Анджела пожала плечами.
— Да там нечем было предохраняться…
— На флотском корабле всегда есть аптечка, — сказал Лермонтов. — Но в данном случае вы правы. Медицинский кабинет был поврежден вместе со значительной частью оборудования.
— Капитан, я не понимаю, какое отношение мое положение имеет к…
— Зато понимает ваш дядя, — ответил Лермонтов. — Отчаянный молодой Фалькенберг приносит в жертву многообещающего гардемарина, внука члена Большого Сената, чтобы спастись самому. Затем соблазняет племянницу сенатора. — Лермонтов со значением посмотрел на ее живот. — Через несколько недель доказательства будут видны невооруженным глазом.
— Значит, вы… вероятно, дядя Эдриан все увидит в таком свете.
— Но по крайней мере вы в безопасности, — сказал доктор Витгенштейн. — Он должен быть благодарен за это.
Анджела покачала головой.
— Боюсь, благодарен он не будет. Он не очень любит мою мать, а к Гарольду относился по-особому. Племянница — это не внук, доктор. Он с готовностью обменял бы меня на Гарольда. — Она вздрогнула. — Думаю, он собирался когда-нибудь сделать Гарольда адмиралом.

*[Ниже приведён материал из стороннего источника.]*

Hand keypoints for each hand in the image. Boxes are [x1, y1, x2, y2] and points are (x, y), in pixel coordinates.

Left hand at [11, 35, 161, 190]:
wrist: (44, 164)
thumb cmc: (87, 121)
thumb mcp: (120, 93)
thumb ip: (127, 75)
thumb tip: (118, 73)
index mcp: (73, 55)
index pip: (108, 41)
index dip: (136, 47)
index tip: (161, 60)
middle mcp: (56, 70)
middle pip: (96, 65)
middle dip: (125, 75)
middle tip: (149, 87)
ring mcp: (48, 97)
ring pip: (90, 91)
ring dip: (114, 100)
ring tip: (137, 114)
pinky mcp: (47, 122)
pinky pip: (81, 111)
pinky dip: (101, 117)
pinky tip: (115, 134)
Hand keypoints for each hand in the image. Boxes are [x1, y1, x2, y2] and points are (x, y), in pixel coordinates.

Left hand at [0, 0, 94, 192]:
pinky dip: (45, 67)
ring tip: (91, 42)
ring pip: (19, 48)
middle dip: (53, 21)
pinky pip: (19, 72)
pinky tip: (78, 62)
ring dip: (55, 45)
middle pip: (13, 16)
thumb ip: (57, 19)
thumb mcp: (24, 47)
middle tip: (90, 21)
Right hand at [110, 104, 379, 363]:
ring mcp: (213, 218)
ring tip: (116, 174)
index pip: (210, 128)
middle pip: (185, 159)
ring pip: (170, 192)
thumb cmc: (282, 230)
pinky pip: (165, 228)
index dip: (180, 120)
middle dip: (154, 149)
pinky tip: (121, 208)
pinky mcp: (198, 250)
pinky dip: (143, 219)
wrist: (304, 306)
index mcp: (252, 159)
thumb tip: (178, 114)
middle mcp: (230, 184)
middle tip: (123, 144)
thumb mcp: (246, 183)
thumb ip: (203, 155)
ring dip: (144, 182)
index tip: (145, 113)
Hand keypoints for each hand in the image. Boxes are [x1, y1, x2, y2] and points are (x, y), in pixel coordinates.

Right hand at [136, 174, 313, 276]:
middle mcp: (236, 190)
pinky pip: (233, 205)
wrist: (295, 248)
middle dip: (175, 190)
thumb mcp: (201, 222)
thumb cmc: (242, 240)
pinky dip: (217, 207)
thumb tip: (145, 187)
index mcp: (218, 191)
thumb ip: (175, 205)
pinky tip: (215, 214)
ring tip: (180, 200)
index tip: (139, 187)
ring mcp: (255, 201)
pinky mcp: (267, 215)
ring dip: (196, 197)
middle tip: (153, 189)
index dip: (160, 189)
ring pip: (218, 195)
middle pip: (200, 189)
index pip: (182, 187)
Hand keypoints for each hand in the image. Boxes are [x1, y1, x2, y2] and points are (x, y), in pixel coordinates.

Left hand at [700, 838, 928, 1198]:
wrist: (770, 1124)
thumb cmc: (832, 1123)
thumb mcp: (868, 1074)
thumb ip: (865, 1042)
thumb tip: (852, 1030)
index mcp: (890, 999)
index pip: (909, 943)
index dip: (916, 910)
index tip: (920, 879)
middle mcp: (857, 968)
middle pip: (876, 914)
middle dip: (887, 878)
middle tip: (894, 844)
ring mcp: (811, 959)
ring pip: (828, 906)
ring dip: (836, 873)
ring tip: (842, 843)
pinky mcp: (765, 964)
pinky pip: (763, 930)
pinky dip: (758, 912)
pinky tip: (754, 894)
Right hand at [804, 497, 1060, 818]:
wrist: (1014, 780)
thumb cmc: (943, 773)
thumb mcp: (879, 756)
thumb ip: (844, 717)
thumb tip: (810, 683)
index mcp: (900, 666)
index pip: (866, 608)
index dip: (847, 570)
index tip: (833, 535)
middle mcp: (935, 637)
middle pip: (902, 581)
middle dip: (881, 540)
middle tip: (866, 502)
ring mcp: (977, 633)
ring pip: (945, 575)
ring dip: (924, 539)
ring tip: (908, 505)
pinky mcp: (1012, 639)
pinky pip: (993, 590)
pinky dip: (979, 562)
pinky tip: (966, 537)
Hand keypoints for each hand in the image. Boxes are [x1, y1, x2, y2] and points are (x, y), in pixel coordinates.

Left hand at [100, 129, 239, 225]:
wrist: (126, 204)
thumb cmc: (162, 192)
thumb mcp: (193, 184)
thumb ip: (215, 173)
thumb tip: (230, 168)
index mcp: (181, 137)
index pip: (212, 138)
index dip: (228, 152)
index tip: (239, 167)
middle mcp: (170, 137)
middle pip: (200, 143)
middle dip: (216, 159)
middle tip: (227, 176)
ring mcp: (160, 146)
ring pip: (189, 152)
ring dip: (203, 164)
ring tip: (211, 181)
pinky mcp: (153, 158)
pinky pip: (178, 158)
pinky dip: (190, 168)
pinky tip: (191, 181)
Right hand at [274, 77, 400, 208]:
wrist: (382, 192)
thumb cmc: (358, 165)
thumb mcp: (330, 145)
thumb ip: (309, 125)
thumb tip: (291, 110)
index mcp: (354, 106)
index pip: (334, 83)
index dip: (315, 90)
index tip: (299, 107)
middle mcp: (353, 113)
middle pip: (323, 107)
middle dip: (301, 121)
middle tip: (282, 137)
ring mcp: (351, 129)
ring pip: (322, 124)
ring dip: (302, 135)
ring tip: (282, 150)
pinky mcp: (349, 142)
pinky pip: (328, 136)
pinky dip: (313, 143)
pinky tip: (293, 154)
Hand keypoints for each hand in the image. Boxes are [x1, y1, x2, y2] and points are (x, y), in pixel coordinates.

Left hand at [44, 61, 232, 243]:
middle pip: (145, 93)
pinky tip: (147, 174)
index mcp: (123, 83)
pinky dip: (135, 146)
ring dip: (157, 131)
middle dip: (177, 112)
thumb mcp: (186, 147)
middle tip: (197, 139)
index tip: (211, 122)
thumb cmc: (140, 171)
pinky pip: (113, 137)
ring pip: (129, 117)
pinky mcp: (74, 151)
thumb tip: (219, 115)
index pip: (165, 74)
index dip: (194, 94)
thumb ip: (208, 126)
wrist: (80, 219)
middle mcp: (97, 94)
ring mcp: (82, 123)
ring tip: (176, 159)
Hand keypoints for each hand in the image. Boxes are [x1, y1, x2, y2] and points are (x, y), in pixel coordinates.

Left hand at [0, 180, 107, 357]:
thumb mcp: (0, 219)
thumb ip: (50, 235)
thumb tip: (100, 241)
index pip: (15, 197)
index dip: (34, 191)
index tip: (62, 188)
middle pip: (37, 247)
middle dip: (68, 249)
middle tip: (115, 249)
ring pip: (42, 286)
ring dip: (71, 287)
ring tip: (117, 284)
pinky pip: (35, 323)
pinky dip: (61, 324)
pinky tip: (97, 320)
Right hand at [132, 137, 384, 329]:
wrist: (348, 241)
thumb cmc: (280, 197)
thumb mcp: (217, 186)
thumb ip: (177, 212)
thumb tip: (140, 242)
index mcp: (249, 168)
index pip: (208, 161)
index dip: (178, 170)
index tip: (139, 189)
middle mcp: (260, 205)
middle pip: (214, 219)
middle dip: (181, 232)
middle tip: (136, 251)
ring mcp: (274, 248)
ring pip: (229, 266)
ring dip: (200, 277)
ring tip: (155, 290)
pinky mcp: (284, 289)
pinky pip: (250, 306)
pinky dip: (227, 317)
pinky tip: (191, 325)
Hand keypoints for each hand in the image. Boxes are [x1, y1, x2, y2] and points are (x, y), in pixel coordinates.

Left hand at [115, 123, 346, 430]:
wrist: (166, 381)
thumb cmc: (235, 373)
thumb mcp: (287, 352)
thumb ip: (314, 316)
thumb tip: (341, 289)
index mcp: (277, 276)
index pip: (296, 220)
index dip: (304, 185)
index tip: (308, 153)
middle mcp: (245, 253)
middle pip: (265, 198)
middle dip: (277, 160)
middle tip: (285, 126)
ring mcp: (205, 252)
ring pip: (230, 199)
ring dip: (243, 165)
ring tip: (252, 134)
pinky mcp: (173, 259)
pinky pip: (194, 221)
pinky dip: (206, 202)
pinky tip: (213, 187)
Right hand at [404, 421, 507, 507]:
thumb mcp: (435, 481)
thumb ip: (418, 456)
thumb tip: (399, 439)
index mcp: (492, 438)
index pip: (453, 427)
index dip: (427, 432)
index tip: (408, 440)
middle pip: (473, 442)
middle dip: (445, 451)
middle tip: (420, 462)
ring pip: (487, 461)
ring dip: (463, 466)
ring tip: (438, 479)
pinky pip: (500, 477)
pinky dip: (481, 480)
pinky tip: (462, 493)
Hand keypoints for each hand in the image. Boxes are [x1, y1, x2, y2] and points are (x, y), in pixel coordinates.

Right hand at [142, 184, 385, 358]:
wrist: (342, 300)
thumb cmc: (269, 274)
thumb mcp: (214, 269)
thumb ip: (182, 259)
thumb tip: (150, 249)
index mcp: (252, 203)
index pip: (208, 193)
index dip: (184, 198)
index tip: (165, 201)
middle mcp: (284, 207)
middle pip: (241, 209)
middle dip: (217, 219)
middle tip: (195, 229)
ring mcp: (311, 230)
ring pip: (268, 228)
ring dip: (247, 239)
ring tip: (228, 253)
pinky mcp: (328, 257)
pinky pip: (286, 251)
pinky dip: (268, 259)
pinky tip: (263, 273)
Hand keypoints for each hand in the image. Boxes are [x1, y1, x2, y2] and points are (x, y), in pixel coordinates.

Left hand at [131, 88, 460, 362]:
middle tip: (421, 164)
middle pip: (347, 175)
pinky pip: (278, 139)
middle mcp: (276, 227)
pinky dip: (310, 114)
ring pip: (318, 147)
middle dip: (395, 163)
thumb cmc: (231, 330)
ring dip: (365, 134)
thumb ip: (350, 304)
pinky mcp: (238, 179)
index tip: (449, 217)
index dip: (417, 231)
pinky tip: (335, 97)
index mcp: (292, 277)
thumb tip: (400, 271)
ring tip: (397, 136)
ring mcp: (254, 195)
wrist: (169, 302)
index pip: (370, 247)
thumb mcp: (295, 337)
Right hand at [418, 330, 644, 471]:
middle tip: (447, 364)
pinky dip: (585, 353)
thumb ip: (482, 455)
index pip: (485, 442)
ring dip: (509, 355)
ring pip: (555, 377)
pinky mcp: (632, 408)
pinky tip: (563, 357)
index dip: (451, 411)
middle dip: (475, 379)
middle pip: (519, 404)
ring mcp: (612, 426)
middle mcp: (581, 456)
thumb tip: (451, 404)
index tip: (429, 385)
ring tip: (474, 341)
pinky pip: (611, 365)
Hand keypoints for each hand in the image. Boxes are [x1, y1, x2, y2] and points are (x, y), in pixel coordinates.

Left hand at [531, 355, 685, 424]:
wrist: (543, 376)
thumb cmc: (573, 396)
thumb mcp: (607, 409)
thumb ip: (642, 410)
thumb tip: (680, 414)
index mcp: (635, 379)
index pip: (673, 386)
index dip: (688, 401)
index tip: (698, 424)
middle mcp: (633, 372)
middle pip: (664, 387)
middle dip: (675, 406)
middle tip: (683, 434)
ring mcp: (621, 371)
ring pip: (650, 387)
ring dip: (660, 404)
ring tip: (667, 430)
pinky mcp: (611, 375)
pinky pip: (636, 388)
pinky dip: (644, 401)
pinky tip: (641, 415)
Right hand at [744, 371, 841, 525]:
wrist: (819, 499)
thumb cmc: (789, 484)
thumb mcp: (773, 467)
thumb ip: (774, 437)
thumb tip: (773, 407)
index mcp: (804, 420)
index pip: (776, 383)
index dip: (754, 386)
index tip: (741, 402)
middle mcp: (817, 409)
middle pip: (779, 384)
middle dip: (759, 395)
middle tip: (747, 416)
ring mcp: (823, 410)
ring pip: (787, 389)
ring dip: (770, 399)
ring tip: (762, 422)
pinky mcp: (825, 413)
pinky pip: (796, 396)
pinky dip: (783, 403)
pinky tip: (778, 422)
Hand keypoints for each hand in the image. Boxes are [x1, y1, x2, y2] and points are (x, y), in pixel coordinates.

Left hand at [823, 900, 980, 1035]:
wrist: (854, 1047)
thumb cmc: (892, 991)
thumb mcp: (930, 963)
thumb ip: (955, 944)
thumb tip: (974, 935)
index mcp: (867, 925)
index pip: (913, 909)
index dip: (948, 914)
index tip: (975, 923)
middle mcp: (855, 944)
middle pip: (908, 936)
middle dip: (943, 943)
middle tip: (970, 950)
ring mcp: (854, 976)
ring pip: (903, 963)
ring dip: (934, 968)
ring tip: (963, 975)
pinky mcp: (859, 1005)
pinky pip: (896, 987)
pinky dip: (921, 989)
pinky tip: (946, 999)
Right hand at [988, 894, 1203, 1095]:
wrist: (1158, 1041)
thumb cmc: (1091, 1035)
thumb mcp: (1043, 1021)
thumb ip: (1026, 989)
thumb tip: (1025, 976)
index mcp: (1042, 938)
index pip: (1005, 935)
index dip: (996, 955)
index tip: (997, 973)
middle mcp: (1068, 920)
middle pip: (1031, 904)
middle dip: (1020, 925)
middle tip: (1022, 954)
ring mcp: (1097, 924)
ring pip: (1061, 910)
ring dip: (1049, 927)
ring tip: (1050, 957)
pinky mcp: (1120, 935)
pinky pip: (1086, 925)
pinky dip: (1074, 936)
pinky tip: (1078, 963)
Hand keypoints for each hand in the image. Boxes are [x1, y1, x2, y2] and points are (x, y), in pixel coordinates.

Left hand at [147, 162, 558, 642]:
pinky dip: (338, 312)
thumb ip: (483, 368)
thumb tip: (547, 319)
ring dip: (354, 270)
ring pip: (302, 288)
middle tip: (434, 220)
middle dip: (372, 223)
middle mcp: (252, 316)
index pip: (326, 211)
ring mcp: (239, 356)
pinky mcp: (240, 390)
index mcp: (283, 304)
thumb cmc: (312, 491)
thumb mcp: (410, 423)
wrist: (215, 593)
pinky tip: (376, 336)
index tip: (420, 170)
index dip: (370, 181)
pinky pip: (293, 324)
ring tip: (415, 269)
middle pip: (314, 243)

— Итак. Что вы собираетесь делать? — спросил Лермонтов.
— Относительно… — Она потерла живот. — Надо привыкать. А Джон… лейтенант Фалькенберг знает?
— Нет, если вы ему не сказали, — ответил доктор Витгенштейн.
— Вы хотите сказать, что он не узнает, если я сама ему не скажу?
Лермонтов кивнул.
— Мне говорили, что вы умны.
— А что это должно значить?
— Думаю, нет необходимости объяснять. Что сделает лейтенант Фалькенберг, если узнает?
Она снова покраснела.
— Вероятно… вероятно, женится на мне, если я захочу.
— Мой прогноз такой же, — сказал Лермонтов. — В других обстоятельствах для карьеры молодого человека было бы прекрасно жениться на представительнице семейства Бронсонов. Однако сейчас…
— Однако сейчас для нас обоих это гибельно, — сказала Анджела. — Что… что же мне делать?